The company needs to bifurcate its Authorised Share Capital into equity and preference by cancelling unissued equity shares and coverting the same into preference shares.
The same may be done by way of alteration of MOA by passing ordinary resolution and form 5 need to be filed within 30 days. This form 5 will not charge any fee except filing fee of Rs. 500/-.
Thereafter, the Board may allot shares accordingly by passing Board Resolution from time to time and filing form 2 for the same.
“RESOLVED THAT pursuant to the provisions of Section 94(1)(e), 94(1)(a), 95 and other applicable provision(s) of the Companies Act, 1956, if any, the un-issued Authorized Equity Share Capital of the Company to the extent of Rs.2,00,00,000/- (Two Crores Only) divided into 20,00,000 (Twenty Lacs) Equity Shares of Rs. 10/- each be reclassified as Preference Share Capital by way of cancellation of the said Authorized Equity Share Capital and creation in lieu thereof the Preference Share Capital of Rs. 2,00,00,000/- (Two Crores Only) divided into 20,00,000 (Twenty Lacs) Preference Shares of Rs. 10/- each, without altering the overall Authorised Capital of Rs. 10,00,00,000/- (Rupees Ten Crores Only).”

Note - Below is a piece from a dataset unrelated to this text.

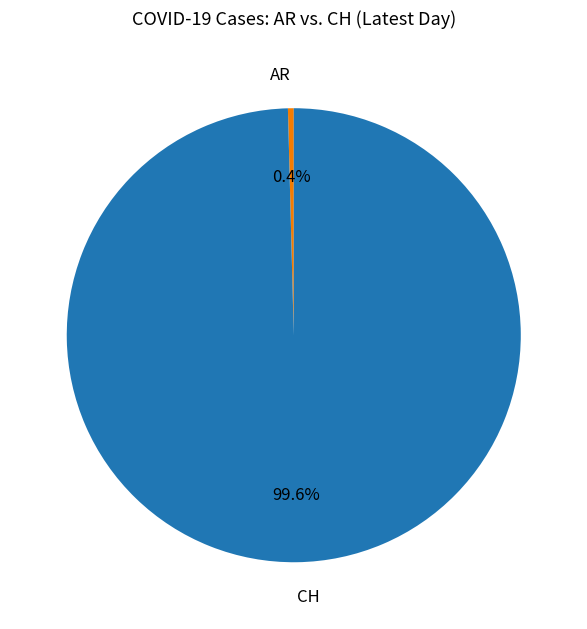

How many segments does this pie chart have?

2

RESOLVED FURTHER THAT, Clause V of Memorandum of Association of the Company be substituted as under:-
“The Share Capital of the Company is Rs.10,00,00,000/-(Rupees Ten Crores Only) divided into 80,00,000 (Eighty Lac) Equity Shares of Rs. 10/-(Rupees Ten) each and 20,00,000 (Twenty Lac) Preference Shares of Rs.10/- (Rupees Ten) each with power to increase or reduce the capital and to divide and subdivide the shares into several classes and to attach there to respectively such preferential qualified or special rights, privileges or conditions, as may be determined by or in accordance with the Articles of Association of the Company for the time being and to vary, modify or abrogate any such rights, privileges or conditions in such manner as may be permitted by the Companies Act,1956, or as provided by the Articles of Association of the Company for the time being.”